SEJONG, June 28 (Yonhap) -- South Korea's industrial output shrank in May from a month earlier amid heightened global economic uncertainty, a government report showed Friday.
According to the report by Statistics Korea, production in the mining, manufacturing, gas and electricity industries shrank 0.4 percent last month from a month earlier. From a year earlier, it also fell 1.4 percent.
The drop came a month after the output turned around from four previous months of contractions. The output in the service sector still edged up 0.2 percent on-month in May, the report showed.
The latest production figures come amid concerns that the country's economy might be losing traction in the face of toughened market conditions at home and abroad. South Korea's gross domestic product grew by less than 1 percent during the past eight straight quarters.

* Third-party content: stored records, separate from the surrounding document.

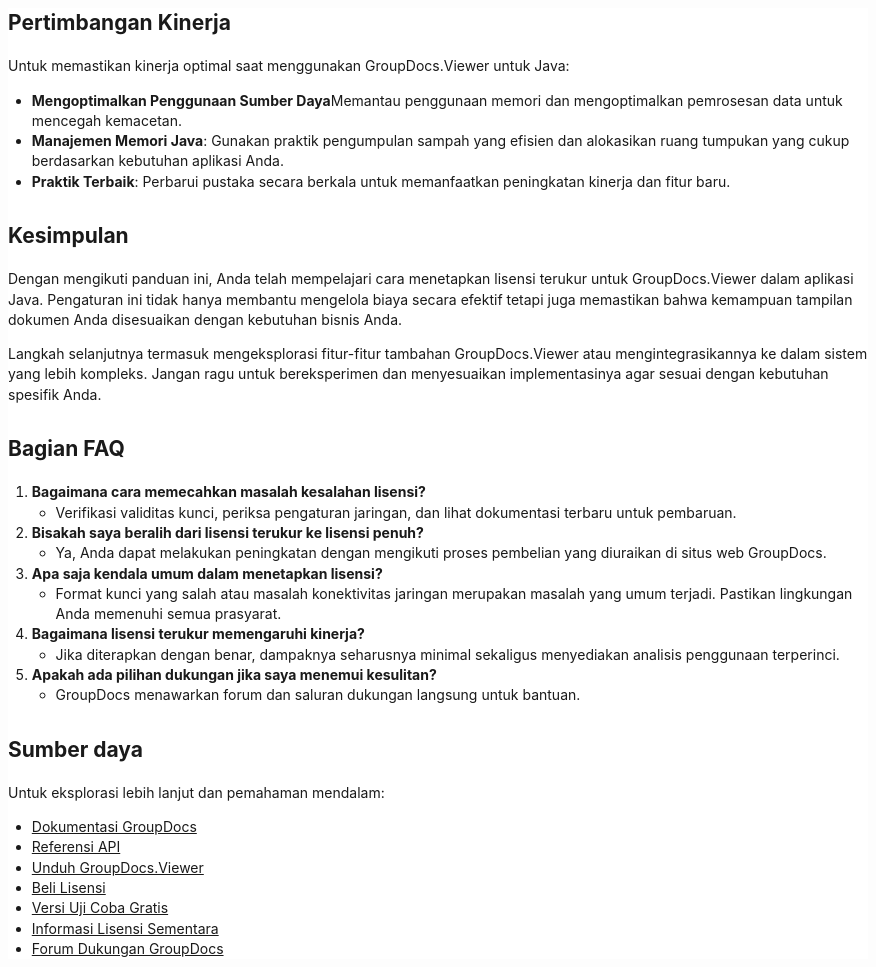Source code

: ## Pertimbangan Kinerja

Untuk memastikan kinerja optimal saat menggunakan GroupDocs.Viewer untuk Java:
- **Mengoptimalkan Penggunaan Sumber Daya**Memantau penggunaan memori dan mengoptimalkan pemrosesan data untuk mencegah kemacetan.
- **Manajemen Memori Java**: Gunakan praktik pengumpulan sampah yang efisien dan alokasikan ruang tumpukan yang cukup berdasarkan kebutuhan aplikasi Anda.
- **Praktik Terbaik**: Perbarui pustaka secara berkala untuk memanfaatkan peningkatan kinerja dan fitur baru.

## Kesimpulan

Dengan mengikuti panduan ini, Anda telah mempelajari cara menetapkan lisensi terukur untuk GroupDocs.Viewer dalam aplikasi Java. Pengaturan ini tidak hanya membantu mengelola biaya secara efektif tetapi juga memastikan bahwa kemampuan tampilan dokumen Anda disesuaikan dengan kebutuhan bisnis Anda.

Langkah selanjutnya termasuk mengeksplorasi fitur-fitur tambahan GroupDocs.Viewer atau mengintegrasikannya ke dalam sistem yang lebih kompleks. Jangan ragu untuk bereksperimen dan menyesuaikan implementasinya agar sesuai dengan kebutuhan spesifik Anda.

## Bagian FAQ

1. **Bagaimana cara memecahkan masalah kesalahan lisensi?**
   - Verifikasi validitas kunci, periksa pengaturan jaringan, dan lihat dokumentasi terbaru untuk pembaruan.
2. **Bisakah saya beralih dari lisensi terukur ke lisensi penuh?**
   - Ya, Anda dapat melakukan peningkatan dengan mengikuti proses pembelian yang diuraikan di situs web GroupDocs.
3. **Apa saja kendala umum dalam menetapkan lisensi?**
   - Format kunci yang salah atau masalah konektivitas jaringan merupakan masalah yang umum terjadi. Pastikan lingkungan Anda memenuhi semua prasyarat.
4. **Bagaimana lisensi terukur memengaruhi kinerja?**
   - Jika diterapkan dengan benar, dampaknya seharusnya minimal sekaligus menyediakan analisis penggunaan terperinci.
5. **Apakah ada pilihan dukungan jika saya menemui kesulitan?**
   - GroupDocs menawarkan forum dan saluran dukungan langsung untuk bantuan.

## Sumber daya

Untuk eksplorasi lebih lanjut dan pemahaman mendalam:
- [Dokumentasi GroupDocs](https://docs.groupdocs.com/viewer/java/)
- [Referensi API](https://reference.groupdocs.com/viewer/java/)
- [Unduh GroupDocs.Viewer](https://releases.groupdocs.com/viewer/java/)
- [Beli Lisensi](https://purchase.groupdocs.com/buy)
- [Versi Uji Coba Gratis](https://releases.groupdocs.com/viewer/java/)
- [Informasi Lisensi Sementara](https://purchase.groupdocs.com/temporary-license/)
- [Forum Dukungan GroupDocs](https://forum.groupdocs.com/c/viewer/9)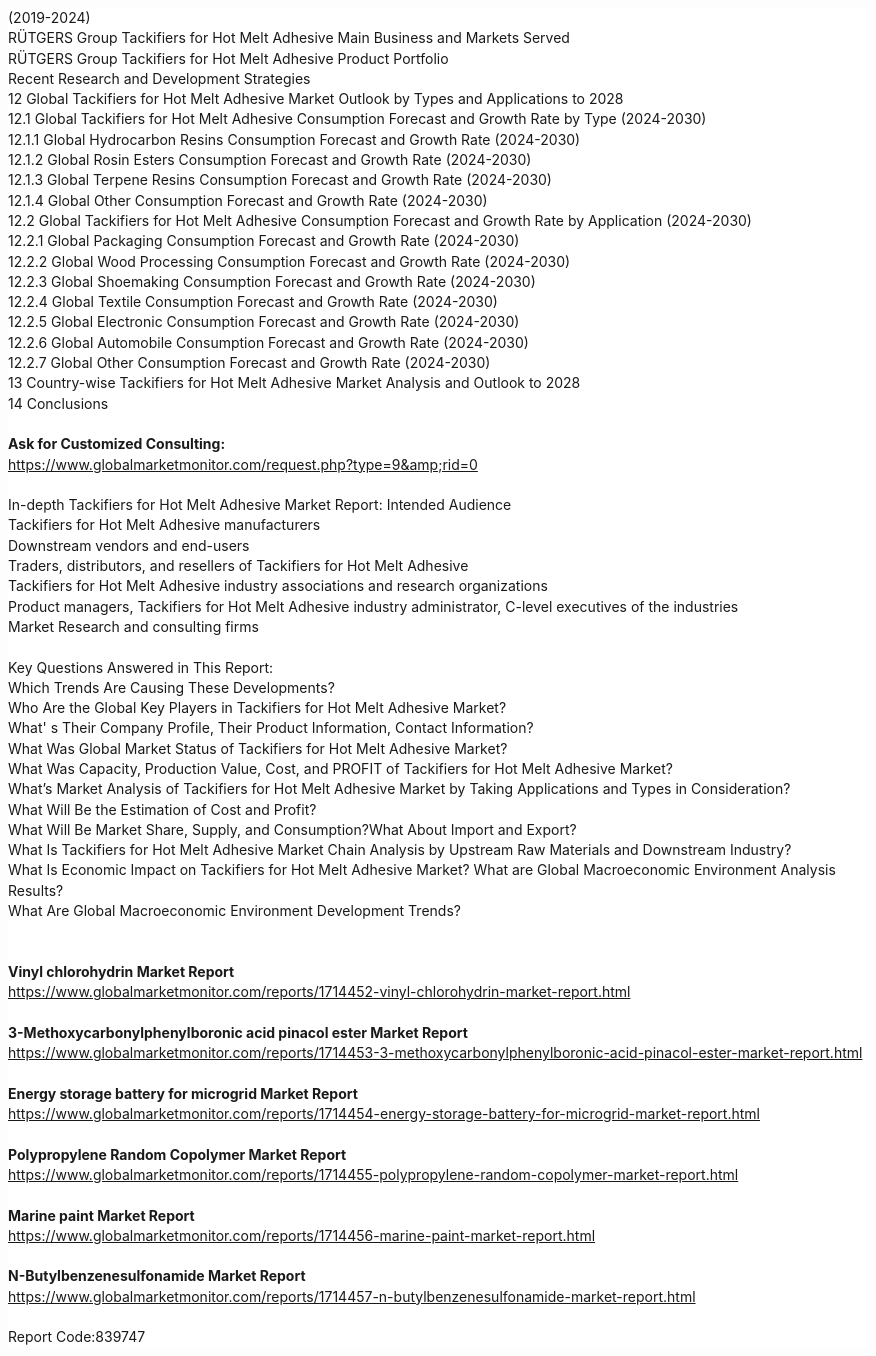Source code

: (2019-2024)<br />RÜTGERS Group Tackifiers for Hot Melt Adhesive Main Business and Markets Served<br />RÜTGERS Group Tackifiers for Hot Melt Adhesive Product Portfolio<br />Recent Research and Development Strategies<br />12 Global Tackifiers for Hot Melt Adhesive Market Outlook by Types and Applications to 2028<br />12.1 Global Tackifiers for Hot Melt Adhesive Consumption Forecast and Growth Rate by Type (2024-2030)<br />12.1.1 Global Hydrocarbon Resins Consumption Forecast and Growth Rate (2024-2030)<br />12.1.2 Global Rosin Esters Consumption Forecast and Growth Rate (2024-2030)<br />12.1.3 Global Terpene Resins Consumption Forecast and Growth Rate (2024-2030)<br />12.1.4 Global Other Consumption Forecast and Growth Rate (2024-2030)<br />12.2 Global Tackifiers for Hot Melt Adhesive Consumption Forecast and Growth Rate by Application (2024-2030)<br />12.2.1 Global Packaging Consumption Forecast and Growth Rate (2024-2030)<br />12.2.2 Global Wood Processing Consumption Forecast and Growth Rate (2024-2030)<br />12.2.3 Global Shoemaking Consumption Forecast and Growth Rate (2024-2030)<br />12.2.4 Global Textile Consumption Forecast and Growth Rate (2024-2030)<br />12.2.5 Global Electronic Consumption Forecast and Growth Rate (2024-2030)<br />12.2.6 Global Automobile Consumption Forecast and Growth Rate (2024-2030)<br />12.2.7 Global Other Consumption Forecast and Growth Rate (2024-2030)<br />13 Country-wise Tackifiers for Hot Melt Adhesive Market Analysis and Outlook to 2028<br />14 Conclusions<br /><br /><strong>Ask for Customized Consulting:</strong><br /><a href="https://www.globalmarketmonitor.com/request.php?type=9&amp;rid=0">https://www.globalmarketmonitor.com/request.php?type=9&amp;rid=0</a><br /><br />In-depth Tackifiers for Hot Melt Adhesive Market Report: Intended Audience<br />Tackifiers for Hot Melt Adhesive manufacturers<br />Downstream vendors and end-users<br />Traders, distributors, and resellers of Tackifiers for Hot Melt Adhesive<br />Tackifiers for Hot Melt Adhesive industry associations and research organizations<br />Product managers, Tackifiers for Hot Melt Adhesive industry administrator, C-level executives of the industries<br />Market Research and consulting firms<br /><br />Key Questions Answered in This Report:<br />Which Trends Are Causing These Developments?<br />Who Are the Global Key Players in Tackifiers for Hot Melt Adhesive Market?<br />What' s Their Company Profile, Their Product Information, Contact Information?<br />What Was Global Market Status of Tackifiers for Hot Melt Adhesive Market?<br />What Was Capacity, Production Value, Cost, and PROFIT of Tackifiers for Hot Melt Adhesive Market?<br />What’s Market Analysis of Tackifiers for Hot Melt Adhesive Market by Taking Applications and Types in Consideration?<br />What Will Be the Estimation of Cost and Profit?<br />What Will Be Market Share, Supply, and Consumption?What About Import and Export?<br />What Is Tackifiers for Hot Melt Adhesive Market Chain Analysis by Upstream Raw Materials and Downstream Industry?<br />What Is Economic Impact on Tackifiers for Hot Melt Adhesive Market? What are Global Macroeconomic Environment Analysis Results?<br />What Are Global Macroeconomic Environment Development Trends?<br /><br /><strong><br /></strong><strong>Vinyl chlorohydrin Market Report</strong><br /><a href="https://www.globalmarketmonitor.com/reports/1714452-vinyl-chlorohydrin-market-report.html">https://www.globalmarketmonitor.com/reports/1714452-vinyl-chlorohydrin-market-report.html</a><br /><br /><strong>3-Methoxycarbonylphenylboronic acid pinacol ester Market Report</strong><br /><a href="https://www.globalmarketmonitor.com/reports/1714453-3-methoxycarbonylphenylboronic-acid-pinacol-ester-market-report.html">https://www.globalmarketmonitor.com/reports/1714453-3-methoxycarbonylphenylboronic-acid-pinacol-ester-market-report.html</a><br /><br /><strong>Energy storage battery for microgrid Market Report</strong><br /><a href="https://www.globalmarketmonitor.com/reports/1714454-energy-storage-battery-for-microgrid-market-report.html">https://www.globalmarketmonitor.com/reports/1714454-energy-storage-battery-for-microgrid-market-report.html</a><br /><br /><strong>Polypropylene Random Copolymer Market Report</strong><br /><a href="https://www.globalmarketmonitor.com/reports/1714455-polypropylene-random-copolymer-market-report.html">https://www.globalmarketmonitor.com/reports/1714455-polypropylene-random-copolymer-market-report.html</a><br /><br /><strong>Marine paint Market Report</strong><br /><a href="https://www.globalmarketmonitor.com/reports/1714456-marine-paint-market-report.html">https://www.globalmarketmonitor.com/reports/1714456-marine-paint-market-report.html</a><br /><br /><strong>N-Butylbenzenesulfonamide Market Report</strong><br /><a href="https://www.globalmarketmonitor.com/reports/1714457-n-butylbenzenesulfonamide-market-report.html">https://www.globalmarketmonitor.com/reports/1714457-n-butylbenzenesulfonamide-market-report.html</a><br /><br />Report Code:839747</p>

The government has engaged in various stimulus efforts over the past months including a 17.3 trillion won (US$14.99 billion) supplementary budget and a set of policies aimed at boosting the slumping property market along with measures to boost investment in the corporate sector.
The country's central bank also slashed its benchmark interest rate by 0.25 percentage point in May in an apparent bid to help the government effort to keep the economy going.
On Thursday, the government revised upward its growth outlook for this year from 2.3 percent to 2.7 percent, saying those stimulus polices might be paying off in propping up the economy.
The growth upgrade comes despite heightened global market uncertainties prompted by worries that the U.S. could start to scale back its stimulus plan later this year and the economic growth in China might be slowing down.
Murky global market conditions are feared to weigh on exports, which account for more than a half of South Korea's economic growth.
The statistics report showed that the manufacturing sector saw their output shrink 0.4 percent in May from a month earlier due to a decrease in production of transportation equipment and semiconductors. From a year earlier, the output also dropped 1.5 percent.
The average facility operating ratio in the manufacturing sector also inched down to 75.4 percent in May from the revised 75.5 percent in April.
Private-sector spending remained weak. The report showed that retail sales declined 0.2 percent on-month in May, thought it rose 0.5 percent from a year earlier.
Facility investment rebounded in May by growing 1.2 percent on-month but from a year earlier, the investment dropped 11.6 percent, according to the report.